Les formats courants et les matières utilisées
Les formats les plus répandus en impression de kakemonos vont du 600×1800 mm au 1200×1800 mm, avec des variantes à 1500×1900 mm pour les espaces plus larges. Le choix du format dépend de la distance de lecture souhaitée et de la surface disponible. Un visuel destiné à être lu à cinq mètres nécessite une typographie et des éléments graphiques dimensionnés en conséquence.
Côté matières, deux options dominent le marché. La toile polyester enduite, souvent appelée bâche, offre une bonne résistance et un rendu des couleurs saturé. Le tissu, lui, présente une finition plus mate, sans reflet, ce qui le rend adapté aux environnements très éclairés ou aux événements haut de gamme. Certains formats tissu permettent une impression recto verso, utile quand le support est visible des deux côtés.
Usages professionnels et contextes de déploiement
Les kakemonos sont présents dans des contextes très variés.
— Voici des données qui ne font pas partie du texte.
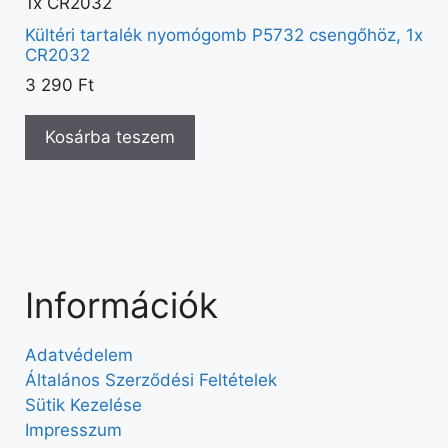
Kültéri tartalék nyomógomb P5732 csengőhöz, 1x
CR2032
3 290
Ft
Kosárba teszem
Információk
Adatvédelem
Általános Szerződési Feltételek
Sütik Kezelése
Impresszum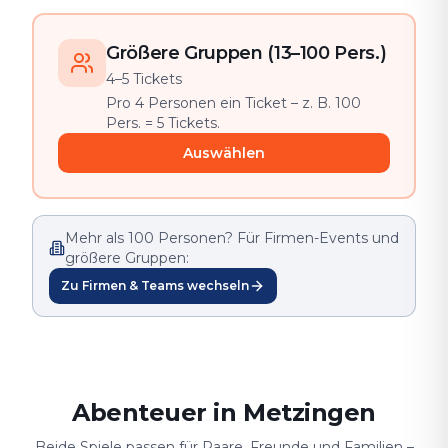
Größere Gruppen (13–100 Pers.)
4–5 Tickets
Pro 4 Personen ein Ticket – z. B. 100
Pers. = 5 Tickets.
Auswählen
Mehr als 100 Personen? Für Firmen-Events und
größere Gruppen:
Zu Firmen & Teams wechseln
Abenteuer in Metzingen
Beide Spiele passen für Paare, Freunde und Familien –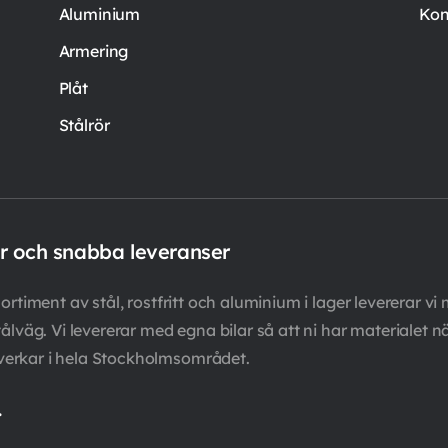
Aluminium
Kon
Armering
Plåt
Stålrör
er och snabba leveranser
rtiment av stål, rostfritt och aluminium i lager levererar vi 
ålväg. Vi levererar med egna bilar så att ni har materialet n
verkar i hela Stockholmsområdet.
.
En PLV (publicité sur lieu de vente), ils signalent une promotion, guident un client dans un espace ou renforcent une identité visuelle. Dans les salons et foires professionnelles, ils structurent visuellement un stand et permettent de communiquer sur des produits ou services sans mobiliser de surface au sol. Dans les entreprises, on les retrouve dans les halls d’accueil, les salles de réunion ou les espaces de formation.
La livraison de ces supports se fait généralement sous quelques jours ouvrés une fois le fichier validé. La plupart des imprimeurs proposent un gabarit à télécharger pour préparer le visuel aux bonnes dimensions, avec les zones de fond perdu et les marges de sécurité. La qualité d’impression dépend largement de la résolution du fichier fourni : un fichier à 72 dpi donnera un rendu flou sur grand format, un fichier à 100-150 dpi est généralement suffisant pour ce type de support.
Pour une utilisation extérieure, le kakemono suspendu classique n’est pas adapté : le vent et l’humidité abîment rapidement la toile et la structure. Des supports spécifiques, renforcés et lestés, existent pour les événements en plein air, avec des matières traitées contre les UV et l’eau.